§ **Estratto della pagina**
---
In tempi padroneggiati da astio, livore e risentimento, vale ricordare un esempio di segno opposto, improntato all’armonioso, al buono, al caritatevole. Così, per la semplice necessità d’una boccata d’aria pura. E per confermare, in epoca di rimozione/sprezzo della tarda età, che si può essere vecchi e giovani insieme. Giovani di spirito, giovani di cuore. E trasferire agli altri ciò che conta nell’esistere: conforto, solidarietà, speranza. Gli altri, che ne hanno un gran bisogno, sono riconoscenti. E talvolta lo dimostrano, come succede a Comabbio, paese di lago del nostro Varesotto, dove il 14 giugno ha compiuto 106 anni un uomo al quale tutti, ma proprio tutti, vogliono bene. Si chiama Giovanni Leva, e la sua lunga vita è stata/è/continuerà ad essere così esemplare da venire indicata come benedetta.
Una parola tosta, benedetta. Da usare con parsimoniosa prudenza. E tuttavia adatta, opportuna, realistica nella circostanza. Vita benedetta perché adorna di regali distribuiti al prossimo, e guidata da libertà, misericordia, giustizia. La libertà nell’essere sé stessi negandosi a ogni tentazione di non esserlo, la misericordia dispensata (e insegnata) ogni giorno, la giustizia nel partecipare i talenti ricevuti in dote.
Giovanni Leva ha una storia speciale, che non si sbaglia a definire straordinaria: privilegiato, come narra la voce del popolarismo cristiano, dai doni del Signore, non li ha gelosamente custoditi. Li ha generosamente alienati. Cioè messi con disinteresse e passione nella disponibilità collettiva, omaggiando il principio che l’avere non significa nulla se non abbinato al dare.
---
§ **Segmento dati**
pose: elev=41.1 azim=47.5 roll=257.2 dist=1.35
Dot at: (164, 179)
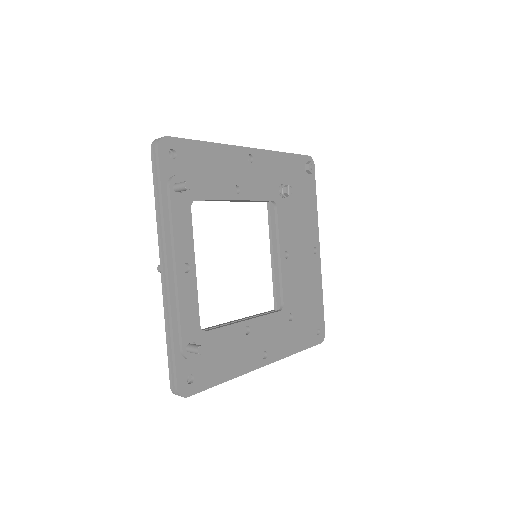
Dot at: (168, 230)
---
§ **Esercizio scritto**
Per favore, ricopiate senza alcuna modifica tutto il passo del brano su Giovanni Leva che va da "Giovanni Leva ha" fino a "abbinato al dare.". Basatevi unicamente sul brano su Giovanni Leva.

§ **Risposta**
Giovanni Leva ha una storia speciale, che non si sbaglia a definire straordinaria: privilegiato, come narra la voce del popolarismo cristiano, dai doni del Signore, non li ha gelosamente custoditi. Li ha generosamente alienati. Cioè messi con disinteresse e passione nella disponibilità collettiva, omaggiando il principio che l’avere non significa nulla se non abbinato al dare.